Task requirements: Edit the lines starting at the one containing "family: Motacillidae" and ending at the one containing "genus: Gnorimoschema" so that "common name" becomes "vernacular name", and reproduce them with nothing else changed.

Stored entries:
— begin —

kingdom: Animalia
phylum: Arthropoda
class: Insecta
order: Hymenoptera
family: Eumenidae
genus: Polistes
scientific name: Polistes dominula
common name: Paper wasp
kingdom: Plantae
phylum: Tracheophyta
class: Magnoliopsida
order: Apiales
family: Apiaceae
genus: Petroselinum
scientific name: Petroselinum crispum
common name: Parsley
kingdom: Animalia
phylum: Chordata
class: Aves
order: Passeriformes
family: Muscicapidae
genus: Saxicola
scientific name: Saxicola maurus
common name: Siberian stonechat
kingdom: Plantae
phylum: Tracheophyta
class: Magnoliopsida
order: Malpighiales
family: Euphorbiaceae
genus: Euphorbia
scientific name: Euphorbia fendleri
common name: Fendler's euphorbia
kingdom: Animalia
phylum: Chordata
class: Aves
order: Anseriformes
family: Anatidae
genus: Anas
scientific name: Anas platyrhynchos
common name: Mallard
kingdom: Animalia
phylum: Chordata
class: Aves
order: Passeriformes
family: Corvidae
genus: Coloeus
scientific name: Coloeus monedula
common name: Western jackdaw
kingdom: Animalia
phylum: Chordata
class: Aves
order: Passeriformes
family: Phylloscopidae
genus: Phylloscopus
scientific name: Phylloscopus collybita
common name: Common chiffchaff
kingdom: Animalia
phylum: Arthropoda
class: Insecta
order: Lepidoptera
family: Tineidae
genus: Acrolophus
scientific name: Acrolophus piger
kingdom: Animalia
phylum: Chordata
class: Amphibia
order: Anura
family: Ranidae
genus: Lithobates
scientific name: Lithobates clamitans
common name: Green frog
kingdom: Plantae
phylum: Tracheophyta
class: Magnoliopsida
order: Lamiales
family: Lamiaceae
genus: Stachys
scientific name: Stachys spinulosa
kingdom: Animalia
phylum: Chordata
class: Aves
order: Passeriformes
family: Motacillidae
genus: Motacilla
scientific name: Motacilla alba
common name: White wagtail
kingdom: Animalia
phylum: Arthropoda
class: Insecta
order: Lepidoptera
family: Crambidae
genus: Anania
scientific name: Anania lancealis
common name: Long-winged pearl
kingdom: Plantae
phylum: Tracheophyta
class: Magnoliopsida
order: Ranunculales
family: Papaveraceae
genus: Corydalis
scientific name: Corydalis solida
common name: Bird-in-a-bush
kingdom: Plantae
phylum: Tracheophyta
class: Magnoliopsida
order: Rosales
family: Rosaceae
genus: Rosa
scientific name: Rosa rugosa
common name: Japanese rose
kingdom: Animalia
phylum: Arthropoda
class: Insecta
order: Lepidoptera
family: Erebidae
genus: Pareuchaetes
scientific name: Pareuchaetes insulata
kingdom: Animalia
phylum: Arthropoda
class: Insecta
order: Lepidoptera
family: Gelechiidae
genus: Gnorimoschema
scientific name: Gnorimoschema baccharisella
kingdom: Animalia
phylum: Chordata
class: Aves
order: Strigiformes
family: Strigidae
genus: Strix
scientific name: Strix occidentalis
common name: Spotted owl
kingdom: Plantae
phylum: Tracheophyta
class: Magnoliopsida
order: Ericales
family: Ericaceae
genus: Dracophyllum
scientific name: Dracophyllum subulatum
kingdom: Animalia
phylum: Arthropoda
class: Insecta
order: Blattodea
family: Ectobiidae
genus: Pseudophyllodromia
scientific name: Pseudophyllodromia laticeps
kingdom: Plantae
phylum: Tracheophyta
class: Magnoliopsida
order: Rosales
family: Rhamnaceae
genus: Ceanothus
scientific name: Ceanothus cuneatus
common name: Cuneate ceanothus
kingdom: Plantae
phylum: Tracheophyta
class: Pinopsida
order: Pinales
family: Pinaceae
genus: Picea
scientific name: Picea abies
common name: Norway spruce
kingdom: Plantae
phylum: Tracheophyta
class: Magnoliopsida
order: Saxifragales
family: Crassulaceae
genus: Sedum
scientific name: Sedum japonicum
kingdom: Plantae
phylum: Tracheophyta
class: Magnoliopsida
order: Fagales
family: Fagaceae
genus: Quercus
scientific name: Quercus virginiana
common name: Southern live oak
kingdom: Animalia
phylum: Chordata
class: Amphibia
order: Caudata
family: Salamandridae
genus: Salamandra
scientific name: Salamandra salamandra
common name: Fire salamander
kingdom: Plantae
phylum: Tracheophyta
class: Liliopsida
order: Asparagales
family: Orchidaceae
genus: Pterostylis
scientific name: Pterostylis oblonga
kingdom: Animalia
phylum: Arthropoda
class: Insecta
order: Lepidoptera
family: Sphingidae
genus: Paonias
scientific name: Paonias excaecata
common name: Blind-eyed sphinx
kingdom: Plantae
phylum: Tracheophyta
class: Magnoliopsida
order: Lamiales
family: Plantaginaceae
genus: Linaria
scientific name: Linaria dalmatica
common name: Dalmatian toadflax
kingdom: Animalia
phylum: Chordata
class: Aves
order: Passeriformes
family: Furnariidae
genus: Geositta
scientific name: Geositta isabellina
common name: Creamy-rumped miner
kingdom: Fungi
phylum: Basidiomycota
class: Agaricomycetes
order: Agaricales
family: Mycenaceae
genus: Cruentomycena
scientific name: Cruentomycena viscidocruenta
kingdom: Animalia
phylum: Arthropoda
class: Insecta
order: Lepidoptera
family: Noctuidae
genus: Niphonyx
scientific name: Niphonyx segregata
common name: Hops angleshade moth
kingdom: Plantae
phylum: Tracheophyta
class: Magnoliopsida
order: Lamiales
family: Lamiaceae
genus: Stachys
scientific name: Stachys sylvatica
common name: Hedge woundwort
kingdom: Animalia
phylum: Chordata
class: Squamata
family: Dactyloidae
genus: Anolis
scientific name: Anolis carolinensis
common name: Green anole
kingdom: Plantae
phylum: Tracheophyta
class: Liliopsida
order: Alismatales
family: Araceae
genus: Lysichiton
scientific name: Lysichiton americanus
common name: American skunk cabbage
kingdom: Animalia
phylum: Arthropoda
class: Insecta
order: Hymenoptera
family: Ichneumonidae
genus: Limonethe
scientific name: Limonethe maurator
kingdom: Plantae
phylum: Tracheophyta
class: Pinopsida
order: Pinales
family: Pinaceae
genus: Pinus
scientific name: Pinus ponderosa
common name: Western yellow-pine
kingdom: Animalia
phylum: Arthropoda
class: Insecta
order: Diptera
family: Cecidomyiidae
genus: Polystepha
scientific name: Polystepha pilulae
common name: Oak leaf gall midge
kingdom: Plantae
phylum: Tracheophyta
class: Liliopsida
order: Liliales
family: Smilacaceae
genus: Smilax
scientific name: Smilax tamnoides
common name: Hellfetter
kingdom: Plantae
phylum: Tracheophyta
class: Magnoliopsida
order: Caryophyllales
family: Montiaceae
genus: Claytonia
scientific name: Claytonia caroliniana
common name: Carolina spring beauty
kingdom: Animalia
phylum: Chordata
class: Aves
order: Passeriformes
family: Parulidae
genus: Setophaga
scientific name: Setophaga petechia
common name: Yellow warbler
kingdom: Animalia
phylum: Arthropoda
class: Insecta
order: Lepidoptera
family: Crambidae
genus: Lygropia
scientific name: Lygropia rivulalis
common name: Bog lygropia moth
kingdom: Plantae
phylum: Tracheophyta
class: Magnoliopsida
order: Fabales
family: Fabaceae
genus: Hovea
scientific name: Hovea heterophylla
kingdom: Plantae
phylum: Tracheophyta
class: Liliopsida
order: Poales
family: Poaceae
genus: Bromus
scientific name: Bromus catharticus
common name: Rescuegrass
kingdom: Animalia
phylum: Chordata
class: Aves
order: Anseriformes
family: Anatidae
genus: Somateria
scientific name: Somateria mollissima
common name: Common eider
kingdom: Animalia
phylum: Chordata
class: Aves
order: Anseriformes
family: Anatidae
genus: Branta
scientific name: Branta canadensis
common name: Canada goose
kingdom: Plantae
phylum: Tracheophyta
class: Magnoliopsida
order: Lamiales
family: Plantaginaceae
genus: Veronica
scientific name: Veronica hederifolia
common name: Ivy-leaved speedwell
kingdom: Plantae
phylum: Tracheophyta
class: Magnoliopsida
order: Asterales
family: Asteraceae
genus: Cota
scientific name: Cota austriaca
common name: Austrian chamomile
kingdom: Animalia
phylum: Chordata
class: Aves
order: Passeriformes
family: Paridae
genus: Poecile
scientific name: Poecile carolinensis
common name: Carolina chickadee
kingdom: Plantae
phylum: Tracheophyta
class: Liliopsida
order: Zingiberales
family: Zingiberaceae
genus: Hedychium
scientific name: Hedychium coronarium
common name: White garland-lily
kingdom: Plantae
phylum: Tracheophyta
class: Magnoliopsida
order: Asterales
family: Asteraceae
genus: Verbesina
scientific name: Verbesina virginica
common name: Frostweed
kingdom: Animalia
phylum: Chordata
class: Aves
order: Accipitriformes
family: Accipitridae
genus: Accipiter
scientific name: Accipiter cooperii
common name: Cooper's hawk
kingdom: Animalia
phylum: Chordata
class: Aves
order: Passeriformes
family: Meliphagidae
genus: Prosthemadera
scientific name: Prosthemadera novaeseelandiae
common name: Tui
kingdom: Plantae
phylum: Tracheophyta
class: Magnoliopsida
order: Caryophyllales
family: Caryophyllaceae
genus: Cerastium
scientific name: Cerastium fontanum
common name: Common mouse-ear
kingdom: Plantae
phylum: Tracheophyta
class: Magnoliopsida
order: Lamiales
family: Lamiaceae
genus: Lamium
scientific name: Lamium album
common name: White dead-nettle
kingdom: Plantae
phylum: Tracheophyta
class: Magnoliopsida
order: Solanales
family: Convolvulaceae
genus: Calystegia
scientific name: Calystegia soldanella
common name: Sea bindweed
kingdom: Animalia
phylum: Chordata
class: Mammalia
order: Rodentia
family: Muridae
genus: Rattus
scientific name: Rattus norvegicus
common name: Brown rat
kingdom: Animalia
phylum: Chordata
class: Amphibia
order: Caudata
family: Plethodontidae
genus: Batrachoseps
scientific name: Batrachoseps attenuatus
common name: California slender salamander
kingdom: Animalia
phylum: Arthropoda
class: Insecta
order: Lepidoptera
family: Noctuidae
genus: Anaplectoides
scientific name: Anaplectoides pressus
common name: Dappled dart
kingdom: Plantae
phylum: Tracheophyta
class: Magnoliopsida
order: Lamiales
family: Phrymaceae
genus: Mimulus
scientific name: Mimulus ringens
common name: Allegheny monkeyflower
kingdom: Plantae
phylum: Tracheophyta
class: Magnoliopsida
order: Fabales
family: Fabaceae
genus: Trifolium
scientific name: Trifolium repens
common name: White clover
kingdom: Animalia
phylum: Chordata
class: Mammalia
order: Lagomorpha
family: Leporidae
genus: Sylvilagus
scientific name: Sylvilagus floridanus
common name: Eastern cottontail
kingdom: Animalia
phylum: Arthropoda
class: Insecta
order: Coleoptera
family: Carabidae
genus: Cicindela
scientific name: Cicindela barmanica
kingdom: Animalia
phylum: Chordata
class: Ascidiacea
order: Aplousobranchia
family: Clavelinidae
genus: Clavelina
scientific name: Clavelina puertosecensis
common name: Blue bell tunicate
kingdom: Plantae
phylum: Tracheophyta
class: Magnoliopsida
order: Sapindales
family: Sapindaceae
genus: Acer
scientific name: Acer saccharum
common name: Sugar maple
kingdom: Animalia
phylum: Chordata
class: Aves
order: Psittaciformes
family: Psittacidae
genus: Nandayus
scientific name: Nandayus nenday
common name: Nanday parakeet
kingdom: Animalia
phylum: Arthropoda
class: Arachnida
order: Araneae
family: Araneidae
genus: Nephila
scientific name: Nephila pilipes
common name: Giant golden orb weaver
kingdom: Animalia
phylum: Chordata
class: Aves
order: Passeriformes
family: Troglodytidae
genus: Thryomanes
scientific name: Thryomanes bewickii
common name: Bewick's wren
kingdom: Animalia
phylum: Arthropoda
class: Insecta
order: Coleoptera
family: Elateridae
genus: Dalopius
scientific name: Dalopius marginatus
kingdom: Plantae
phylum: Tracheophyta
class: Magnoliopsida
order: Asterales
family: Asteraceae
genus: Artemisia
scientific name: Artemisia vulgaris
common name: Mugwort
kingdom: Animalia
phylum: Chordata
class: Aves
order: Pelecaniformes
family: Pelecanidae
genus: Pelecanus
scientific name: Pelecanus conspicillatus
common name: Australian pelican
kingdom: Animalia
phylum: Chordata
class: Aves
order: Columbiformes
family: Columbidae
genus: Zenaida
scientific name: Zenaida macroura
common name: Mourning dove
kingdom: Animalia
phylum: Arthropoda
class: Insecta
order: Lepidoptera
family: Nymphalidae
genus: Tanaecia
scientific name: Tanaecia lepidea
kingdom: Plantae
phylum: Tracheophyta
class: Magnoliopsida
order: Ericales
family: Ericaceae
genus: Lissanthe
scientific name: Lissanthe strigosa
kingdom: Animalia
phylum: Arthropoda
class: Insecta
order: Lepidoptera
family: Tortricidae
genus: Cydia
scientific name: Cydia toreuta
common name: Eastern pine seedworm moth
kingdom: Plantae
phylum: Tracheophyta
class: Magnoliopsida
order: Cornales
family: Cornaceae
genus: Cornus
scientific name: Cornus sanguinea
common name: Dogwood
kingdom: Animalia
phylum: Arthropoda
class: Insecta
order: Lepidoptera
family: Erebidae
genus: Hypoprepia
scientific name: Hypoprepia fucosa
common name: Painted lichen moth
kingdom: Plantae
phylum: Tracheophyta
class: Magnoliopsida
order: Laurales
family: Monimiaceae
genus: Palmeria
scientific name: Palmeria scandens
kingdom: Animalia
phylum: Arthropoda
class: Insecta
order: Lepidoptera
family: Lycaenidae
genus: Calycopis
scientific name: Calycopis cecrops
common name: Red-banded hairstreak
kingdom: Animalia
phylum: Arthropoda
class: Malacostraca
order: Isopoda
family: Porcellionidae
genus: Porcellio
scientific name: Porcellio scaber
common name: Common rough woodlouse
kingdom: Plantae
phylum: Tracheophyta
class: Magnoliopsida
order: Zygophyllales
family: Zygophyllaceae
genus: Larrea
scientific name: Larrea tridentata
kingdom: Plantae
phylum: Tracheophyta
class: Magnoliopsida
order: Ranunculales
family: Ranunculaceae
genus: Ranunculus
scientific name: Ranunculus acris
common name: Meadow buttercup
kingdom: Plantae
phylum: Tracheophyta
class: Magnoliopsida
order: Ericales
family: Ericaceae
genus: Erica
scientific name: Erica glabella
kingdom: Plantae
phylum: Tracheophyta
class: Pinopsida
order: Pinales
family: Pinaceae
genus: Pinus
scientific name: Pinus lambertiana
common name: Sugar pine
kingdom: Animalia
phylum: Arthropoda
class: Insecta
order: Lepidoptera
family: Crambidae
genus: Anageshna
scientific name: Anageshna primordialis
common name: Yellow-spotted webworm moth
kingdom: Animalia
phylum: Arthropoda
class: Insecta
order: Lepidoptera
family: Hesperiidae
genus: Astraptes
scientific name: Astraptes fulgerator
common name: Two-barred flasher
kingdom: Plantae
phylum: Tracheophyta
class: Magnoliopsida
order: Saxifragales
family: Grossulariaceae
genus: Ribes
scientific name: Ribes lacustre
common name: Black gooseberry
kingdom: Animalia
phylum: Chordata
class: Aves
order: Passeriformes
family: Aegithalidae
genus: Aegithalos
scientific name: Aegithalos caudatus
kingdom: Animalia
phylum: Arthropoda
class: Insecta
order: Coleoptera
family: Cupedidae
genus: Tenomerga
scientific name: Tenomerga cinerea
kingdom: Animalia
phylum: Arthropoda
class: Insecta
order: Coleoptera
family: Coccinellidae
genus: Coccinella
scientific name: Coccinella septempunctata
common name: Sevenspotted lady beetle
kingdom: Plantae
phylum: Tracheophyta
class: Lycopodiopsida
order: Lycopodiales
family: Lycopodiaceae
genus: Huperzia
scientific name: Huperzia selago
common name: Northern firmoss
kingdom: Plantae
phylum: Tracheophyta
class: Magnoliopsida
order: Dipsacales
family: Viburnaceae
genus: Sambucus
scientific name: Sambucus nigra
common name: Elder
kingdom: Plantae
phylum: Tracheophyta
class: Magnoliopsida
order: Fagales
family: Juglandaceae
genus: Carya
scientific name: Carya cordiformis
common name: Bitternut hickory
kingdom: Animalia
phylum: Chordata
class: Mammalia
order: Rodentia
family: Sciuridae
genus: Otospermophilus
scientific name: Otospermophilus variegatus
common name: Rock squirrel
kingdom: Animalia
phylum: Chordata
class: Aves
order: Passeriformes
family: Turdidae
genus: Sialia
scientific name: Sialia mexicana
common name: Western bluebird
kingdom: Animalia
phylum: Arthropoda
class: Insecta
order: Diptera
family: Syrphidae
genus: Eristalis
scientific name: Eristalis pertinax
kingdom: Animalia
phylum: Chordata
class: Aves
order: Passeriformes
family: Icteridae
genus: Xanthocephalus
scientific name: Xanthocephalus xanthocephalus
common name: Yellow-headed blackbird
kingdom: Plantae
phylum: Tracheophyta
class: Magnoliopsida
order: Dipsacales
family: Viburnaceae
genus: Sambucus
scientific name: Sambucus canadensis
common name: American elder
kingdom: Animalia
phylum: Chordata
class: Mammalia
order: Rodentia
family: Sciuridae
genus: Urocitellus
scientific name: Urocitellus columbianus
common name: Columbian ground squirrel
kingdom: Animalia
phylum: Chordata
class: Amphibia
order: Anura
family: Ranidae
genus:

— end —

Task output:
family: Motacillidae
genus: Motacilla
scientific name: Motacilla alba
vernacular name: White wagtail
kingdom: Animalia
phylum: Arthropoda
class: Insecta
order: Lepidoptera
family: Crambidae
genus: Anania
scientific name: Anania lancealis
vernacular name: Long-winged pearl
kingdom: Plantae
phylum: Tracheophyta
class: Magnoliopsida
order: Ranunculales
family: Papaveraceae
genus: Corydalis
scientific name: Corydalis solida
vernacular name: Bird-in-a-bush
kingdom: Plantae
phylum: Tracheophyta
class: Magnoliopsida
order: Rosales
family: Rosaceae
genus: Rosa
scientific name: Rosa rugosa
vernacular name: Japanese rose
kingdom: Animalia
phylum: Arthropoda
class: Insecta
order: Lepidoptera
family: Erebidae
genus: Pareuchaetes
scientific name: Pareuchaetes insulata
kingdom: Animalia
phylum: Arthropoda
class: Insecta
order: Lepidoptera
family: Gelechiidae
genus: Gnorimoschema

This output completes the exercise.